The user should recognize that the energy consumption aggregates in the Annual Energy Review and the Monthly Energy Review pertain to all commercial customers, some of which relate to non-building uses of energy (e.g., water and sanitary service, street lighting, and communications equipment). Another issue relates to the reclassification of electricity consumption by utilities between the industrial sector and the commercial sector, as exhibited in their reporting of sales by customer class to EIA.
Based upon a state-by-state analysis of reclassification of sales, commercial electricity consumption in recent years was reduced by about 3% and added to industrial consumption.
The methodology underlying this adjustment was described in a report published in 2007 by D. Belzer of Pacific Northwest National Laboratory. This report discusses non-building use of electricity as well as these reclassifications and is included on the indicators website (PNNL-16820, Estimates of U.S. Commercial Building Electricity Trends: Issues Related to End-Use and Supply Surveys).
Issues Related to Other Explanatory Factors
Although the system of indicators tracks energy intensity over time, it also identifies and isolates other changes that are going on in the economy that have no bearing on the efficiency with which energy is used. These changes are referred to as structural changes. These structural elements give rise to a change in energy use per unit measure of output, but do not reflect improvements in the underlying efficiency of energy use.

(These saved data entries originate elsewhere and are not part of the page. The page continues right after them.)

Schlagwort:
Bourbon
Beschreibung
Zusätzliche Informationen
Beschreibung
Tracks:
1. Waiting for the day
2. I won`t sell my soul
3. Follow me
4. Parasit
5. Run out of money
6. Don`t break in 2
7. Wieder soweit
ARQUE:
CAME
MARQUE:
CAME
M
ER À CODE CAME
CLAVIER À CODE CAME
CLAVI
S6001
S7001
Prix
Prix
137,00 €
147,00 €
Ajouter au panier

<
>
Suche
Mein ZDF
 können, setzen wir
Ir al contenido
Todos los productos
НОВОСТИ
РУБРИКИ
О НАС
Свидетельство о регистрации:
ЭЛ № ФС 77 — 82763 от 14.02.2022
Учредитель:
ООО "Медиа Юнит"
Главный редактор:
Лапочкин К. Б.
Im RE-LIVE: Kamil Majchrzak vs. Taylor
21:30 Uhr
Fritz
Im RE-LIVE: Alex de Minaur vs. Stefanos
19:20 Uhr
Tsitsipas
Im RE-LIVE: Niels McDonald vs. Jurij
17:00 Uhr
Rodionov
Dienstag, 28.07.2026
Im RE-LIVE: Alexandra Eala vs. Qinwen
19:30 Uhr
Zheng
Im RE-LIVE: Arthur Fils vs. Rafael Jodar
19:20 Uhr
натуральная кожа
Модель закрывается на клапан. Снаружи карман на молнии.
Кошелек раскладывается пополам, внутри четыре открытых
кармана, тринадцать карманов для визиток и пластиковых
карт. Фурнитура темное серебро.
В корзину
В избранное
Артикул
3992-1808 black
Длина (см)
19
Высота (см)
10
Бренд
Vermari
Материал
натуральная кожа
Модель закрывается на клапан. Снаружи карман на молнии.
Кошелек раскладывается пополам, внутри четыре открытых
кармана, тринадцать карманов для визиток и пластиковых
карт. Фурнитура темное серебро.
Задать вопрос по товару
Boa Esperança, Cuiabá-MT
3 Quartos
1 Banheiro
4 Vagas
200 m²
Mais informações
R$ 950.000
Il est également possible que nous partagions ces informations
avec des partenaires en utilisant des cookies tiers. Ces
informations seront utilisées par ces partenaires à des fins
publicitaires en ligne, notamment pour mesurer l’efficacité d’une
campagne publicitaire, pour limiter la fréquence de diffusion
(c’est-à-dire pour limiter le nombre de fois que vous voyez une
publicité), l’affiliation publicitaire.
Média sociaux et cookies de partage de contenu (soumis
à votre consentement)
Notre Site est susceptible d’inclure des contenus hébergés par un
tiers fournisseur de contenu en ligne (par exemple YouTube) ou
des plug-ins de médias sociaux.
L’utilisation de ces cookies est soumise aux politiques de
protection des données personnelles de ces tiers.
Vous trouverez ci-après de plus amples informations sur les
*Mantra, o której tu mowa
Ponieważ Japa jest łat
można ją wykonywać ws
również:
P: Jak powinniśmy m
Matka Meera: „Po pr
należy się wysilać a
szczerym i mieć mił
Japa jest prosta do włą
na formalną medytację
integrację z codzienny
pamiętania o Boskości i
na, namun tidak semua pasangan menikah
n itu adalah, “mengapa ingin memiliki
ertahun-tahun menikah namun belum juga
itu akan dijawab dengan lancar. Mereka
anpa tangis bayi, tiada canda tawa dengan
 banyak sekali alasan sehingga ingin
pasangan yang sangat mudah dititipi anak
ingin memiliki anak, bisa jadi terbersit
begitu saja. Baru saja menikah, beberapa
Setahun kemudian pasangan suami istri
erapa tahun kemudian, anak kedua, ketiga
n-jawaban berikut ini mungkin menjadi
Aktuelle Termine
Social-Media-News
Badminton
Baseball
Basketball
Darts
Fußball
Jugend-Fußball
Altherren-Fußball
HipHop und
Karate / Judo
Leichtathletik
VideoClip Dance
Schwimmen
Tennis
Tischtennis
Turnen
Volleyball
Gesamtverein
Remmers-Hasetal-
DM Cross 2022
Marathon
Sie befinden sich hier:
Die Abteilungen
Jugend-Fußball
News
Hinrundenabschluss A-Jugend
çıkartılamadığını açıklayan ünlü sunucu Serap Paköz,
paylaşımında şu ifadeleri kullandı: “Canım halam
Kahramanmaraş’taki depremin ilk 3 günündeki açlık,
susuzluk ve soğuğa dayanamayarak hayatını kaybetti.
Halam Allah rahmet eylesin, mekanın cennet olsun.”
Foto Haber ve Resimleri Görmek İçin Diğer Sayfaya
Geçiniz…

For example, the electronics industry may grow much faster than the steel industry over time, and since electronics are substantially less energy intensive than steel, this growth creates the impression that the manufacturing sector is less energy intensive than before.
For the intensity index to better reflect the efficiency of manufacturing energy use, there is a need to normalize the intensity measure so that these differential growth rates are taken into account.
Structural changes occur in each of the energy-using sectors of the economy, but they are quite different from one sector to another. For example, a transportation indicator constructed for that end-use sector will have a different interpretation than one constructed at the subsector level, or one constructed for another end-use sector.
A method of index construction has been chosen so that these structural changes can be aggregated from the bottom up, and integrated into the overall index, whether the index is at the end-use sector level (i.e., freight and passenger transport in the transportation sector) or at the aggregate, economywide level.